Pursuant to Article III, Rule 14, of the Supreme Court Rules of Disciplinary Procedure, it is the duty of Disciplinary Counsel to obtain a certified copy of a disciplinary order entered in another jurisdiction against a member of the bar of this state and file it with the court. This order was filed on September 24, 1997, and respondent was ordered to show cause, if any, why the imposition of identical discipline was not warranted.
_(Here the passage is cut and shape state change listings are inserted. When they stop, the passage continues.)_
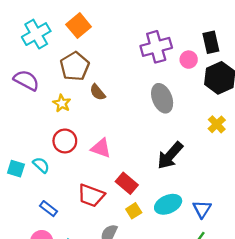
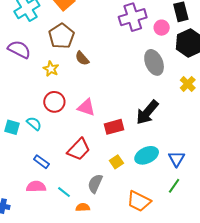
gray ellipse: (162, 98) -> (154, 62), moved
red rectangle: (127, 183) -> (114, 127), moved, turned -54
red trapezoid: (91, 195) -> (79, 149), turned -65

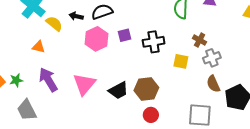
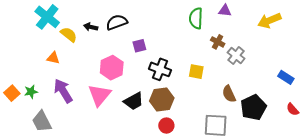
pink hexagon: (97, 39) -> (112, 68), moved
brown cross: (200, 40) -> (218, 42), moved
black cross: (154, 42) -> (160, 69), moved, turned 30
gray cross: (212, 58) -> (236, 56), moved, turned -30

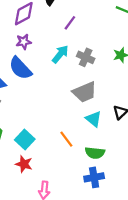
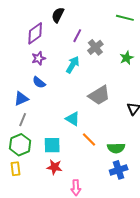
gray cross: (86, 57) -> (95, 47), moved, turned 35
blue semicircle: (20, 68) -> (39, 82), size x0.6
cyan triangle: (94, 119) -> (73, 119), moved
cyan square: (25, 139) -> (52, 145), turned -36

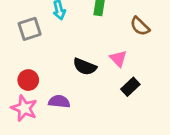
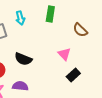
black semicircle: (85, 67) -> (23, 59), moved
Article III, Rule 14(d), provides, in pertinent part, that this court shall impose identical discipline,

“unless [Disciplinary] Counsel or the respondent-attorney demonstrates, or this court finds, that upon the face of the record upon which the discipline is predicated, it clearly appears: (1) that the procedure was so lacking in notice or opportunity to be heard as to constitute a deprivation of due process; or (2) that there was such an *929infirmity of proof establishing the misconduct as to give rise to the clear conviction that this Court could not consistently with its duty accept as final the conclusion on that subject; or (3) that the imposition of the same discipline would result in grave injustice; or (4) that the misconduct established has been held to warrant substantially different discipline in this State.”

On November 14, 1997, the respondent appeared before this court. He did not contest the findings of the Board of Bar Overseers or claim that the proceeding before that board constituted a denial of due process. Our review of the record leads us to conclude that this misconduct would not be held to warrant substantially different discipline in this state.

Accordingly the invocation of the reciprocal discipline rule is appropriate in these circumstances. The respondent, Arthur D. Frank, Jr., is hereby publicly censured.